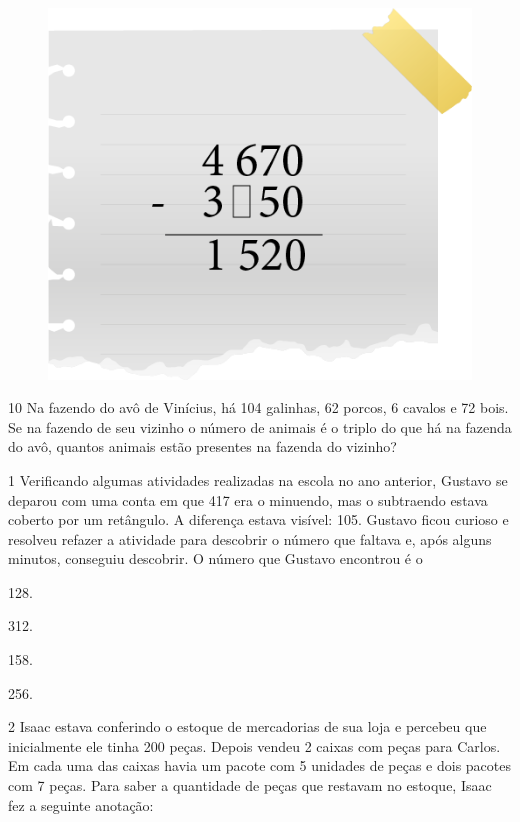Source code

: \begin{figure}[htpb!]
\centering
\includegraphics[width=.5\textwidth]{media/image16.png}
\end{figure}


\num{10} Na fazendo do avô de Vinícius, há 104 galinhas, 62 porcos, 6 cavalos e 72
bois. Se na fazendo de seu vizinho o número de animais é o triplo do que
há na fazenda do avô, quantos animais estão presentes na fazenda do
vizinho?

\begin{mdframed}[linewidth=2pt,linecolor=salmao,roundcorner=2pt]

\vspace{1cm}
\end{mdframed}


\num{1} Verificando algumas atividades realizadas na escola no ano anterior,
Gustavo se deparou com uma conta em que 417 era o minuendo, mas o subtraendo
estava coberto por um retângulo. A diferença estava visível: 105.
Gustavo ficou curioso e resolveu refazer a atividade para descobrir o
número que faltava e, após alguns minutos, conseguiu descobrir. O número
que Gustavo encontrou é o

\begin{multicols}{2}
\begin{escolha}
\item
  128.
\item
  312.
\item
  158.
\item
  256.
\end{escolha}
\end{multicols}

\num{2} Isaac estava conferindo o estoque de mercadorias de sua loja e percebeu
que inicialmente ele tinha 200 peças. Depois vendeu 2 caixas com peças
para Carlos. Em cada uma das caixas havia um pacote com 5 unidades de peças e dois
pacotes com 7 peças. Para saber a quantidade de peças que restavam no estoque, Isaac fez a
seguinte anotação:

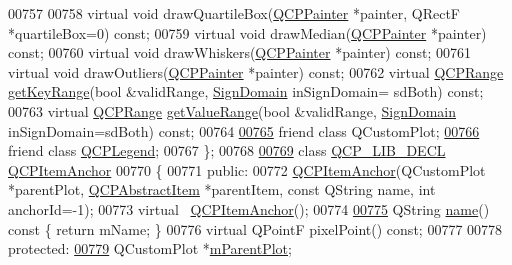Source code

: \begin{DoxyCode}
00757   
00758   \textcolor{keyword}{virtual} \textcolor{keywordtype}{void} drawQuartileBox(\hyperlink{a00047}{QCPPainter} *painter, QRectF *quartileBox=0) \textcolor{keyword}{const};
00759   \textcolor{keyword}{virtual} \textcolor{keywordtype}{void} drawMedian(\hyperlink{a00047}{QCPPainter} *painter) \textcolor{keyword}{const};
00760   \textcolor{keyword}{virtual} \textcolor{keywordtype}{void} drawWhiskers(\hyperlink{a00047}{QCPPainter} *painter) \textcolor{keyword}{const};
00761   \textcolor{keyword}{virtual} \textcolor{keywordtype}{void} drawOutliers(\hyperlink{a00047}{QCPPainter} *painter) \textcolor{keyword}{const};
00762   \textcolor{keyword}{virtual} \hyperlink{a00049}{QCPRange} \hyperlink{a00024_a7aa24ed0b3c39bd99338c7b9f145a71b}{getKeyRange}(\textcolor{keywordtype}{bool} &validRange, \hyperlink{a00024_a661743478a1d3c09d28ec2711d7653d8}{SignDomain} inSignDomain=
      sdBoth) \textcolor{keyword}{const};
00763   \textcolor{keyword}{virtual} \hyperlink{a00049}{QCPRange} \hyperlink{a00024_aed35cfebe5546feea7af2638dd869d5f}{getValueRange}(\textcolor{keywordtype}{bool} &validRange, 
      \hyperlink{a00024_a661743478a1d3c09d28ec2711d7653d8}{SignDomain} inSignDomain=sdBoth) \textcolor{keyword}{const};
00764   
\hypertarget{a00116_source_l00765}{}\hyperlink{a00050_a1cdf9df76adcfae45261690aa0ca2198}{00765}   \textcolor{keyword}{friend} \textcolor{keyword}{class }QCustomPlot;
\hypertarget{a00116_source_l00766}{}\hyperlink{a00050_a8429035e7adfbd7f05805a6530ad5e3b}{00766}   \textcolor{keyword}{friend} \textcolor{keyword}{class }\hyperlink{a00045}{QCPLegend};
00767 \};
00768 
\hypertarget{a00116_source_l00769}{}\hyperlink{a00032}{00769} \textcolor{keyword}{class }\hyperlink{a00116_a5eaab02224a642ded7fb8951e973a02c}{QCP\_LIB\_DECL} \hyperlink{a00032}{QCPItemAnchor}
00770 \{
00771 \textcolor{keyword}{public}:
00772   \hyperlink{a00032}{QCPItemAnchor}(QCustomPlot *parentPlot, \hyperlink{a00022}{QCPAbstractItem} *parentItem, \textcolor{keyword}{const} 
      QString name, \textcolor{keywordtype}{int} anchorId=-1);
00773   \textcolor{keyword}{virtual} ~\hyperlink{a00032}{QCPItemAnchor}();
00774   
\hypertarget{a00116_source_l00775}{}\hyperlink{a00032_ac93984042a58c875e76847dc3e5f75fe}{00775}   QString \hyperlink{a00032_ac93984042a58c875e76847dc3e5f75fe}{name}()\textcolor{keyword}{ const }\{ \textcolor{keywordflow}{return} mName; \}
00776   \textcolor{keyword}{virtual} QPointF pixelPoint() \textcolor{keyword}{const};
00777   
00778 \textcolor{keyword}{protected}:
\hypertarget{a00116_source_l00779}{}\hyperlink{a00032_a59b968410831ba91a25cc75a77dde6f5}{00779}   QCustomPlot *\hyperlink{a00032_a59b968410831ba91a25cc75a77dde6f5}{mParentPlot};

\end{DoxyCode}
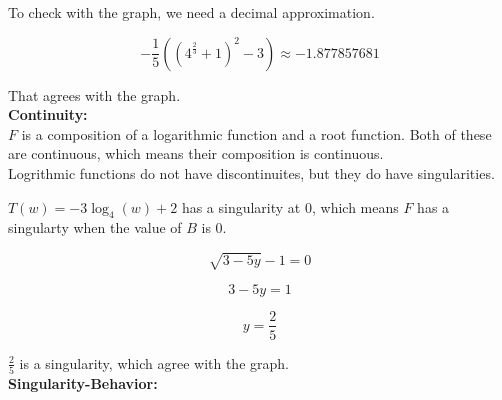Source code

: \documentclass{ximera}
\begin{document}
To check with the graph, we need a decimal approximation.






\[
-\frac{1}{5} \left( \left( 4^{\tfrac{2}{3}} + 1 \right)^2 - 3 \right) \approx -1.877857681
\]


That agrees with the graph.\\



































\textbf{\textcolor{blue!55!black}{Continuity:}} \\


$F$ is a composition of a logarithmic function and a root function.  Both of these are continuous, which means their composition is continuous. \\

Logrithmic functions do not have discontinuites, but they do have singularities.  


$T(w) = -3 \log_4(w) + 2$ has a singularity at $0$, which means $F$ has a singularty when the value of $B$ is $0$.



\[
\sqrt{3 - 5y} - 1 = 0
\]



\[
3 - 5y = 1
\]



\[
y = \frac{2}{5}
\]

$\frac{2}{5}$ is a singularity, which agree with the graph. \\












\textbf{\textcolor{blue!55!black}{Singularity-Behavior:}} \\
\end{document}
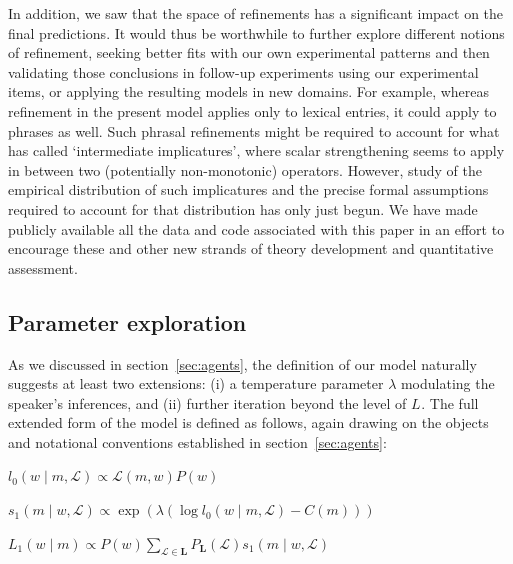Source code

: \documentclass[leqno,12pt]{article}
\newcommand{\secref}[1]{section~\ref{#1}}
\newcommand{\given}{\mid}
\newcommand{\state}{w}
\newcommand{\Lex}{\mathcal{L}}
\newcommand{\LexSet}{\mathbf{L}}
\newcommand{\msg}{m}
\newcommand{\Costs}{C}
\newcommand{\StatePrior}{P}
\newcommand{\LexPrior}{P_{\LexSet}}
\newcommand{\listenerZero}{l_{0}}
\newcommand{\speakerOne}{s_{1}}
\newcommand{\UncertaintyListener}[1][]{L_{#1}}
\begin{document}
{In addition, we saw that the space of refinements has a significant
impact on the final predictions. It would thus be worthwhile to
further explore different notions of refinement, seeking better fits
with our own experimental patterns and then validating those
conclusions in follow-up experiments using our experimental items, or
applying the resulting models in new domains.  For example, whereas
refinement in the present model applies only to lexical entries, it
could apply to phrases as well.  Such phrasal refinements might be
required to account for what \citet{Sauerland:2012,Sauerland:2014} has
called `intermediate implicatures', where scalar strengthening seems
to apply in between two (potentially non-monotonic) operators.
However, study of the empirical distribution of such implicatures and
the precise formal assumptions required to account for that
distribution has only just begun.  We have made publicly available all
the data and code associated with this paper in an effort to encourage
these and other new strands of theory development and quantitative
assessment.




\begin{appendix}

\section{Parameter exploration}\label{app:paramexplore}

As we discussed in \secref{sec:agents}, the definition of our model
naturally suggests at least two extensions: (i) a temperature
parameter $\lambda$ modulating the speaker's inferences, and (ii)
further iteration beyond the level of $\UncertaintyListener$. The full
extended form of the model is defined as follows, again drawing on the
objects and notational conventions established in \secref{sec:agents}:
%
\begin{examples}
\item\label{agents-extended}
  \begin{examples}
  \item
    $\listenerZero(\state \given \msg, \Lex) \propto \Lex(\msg, \state)\StatePrior(\state)$

  \item 
    $\speakerOne(\msg \given \state, \Lex) \propto
    \exp
    \left(\lambda \left(
      \log\listenerZero(\state \given \msg, \Lex)
      - 
      \Costs(\msg)\right)
    \right)$
    
  \item
    $\UncertaintyListener[1](\state \given \msg) 
    \propto 
    \StatePrior(\state)
    \sum_{\Lex \in \LexSet}
    \LexPrior(\Lex)
    \speakerOne(\msg \given \state, \Lex)$


\end{examples}
\end{examples}
\end{appendix}}
\end{document}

*WHAT THE TASK ASKS:*
Which lines of the records hold the string "refinements"? Copy each one.

*WRITTEN REPLY:*
{In addition, we saw that the space of refinements has a significant
could apply to phrases as well.  Such phrasal refinements might be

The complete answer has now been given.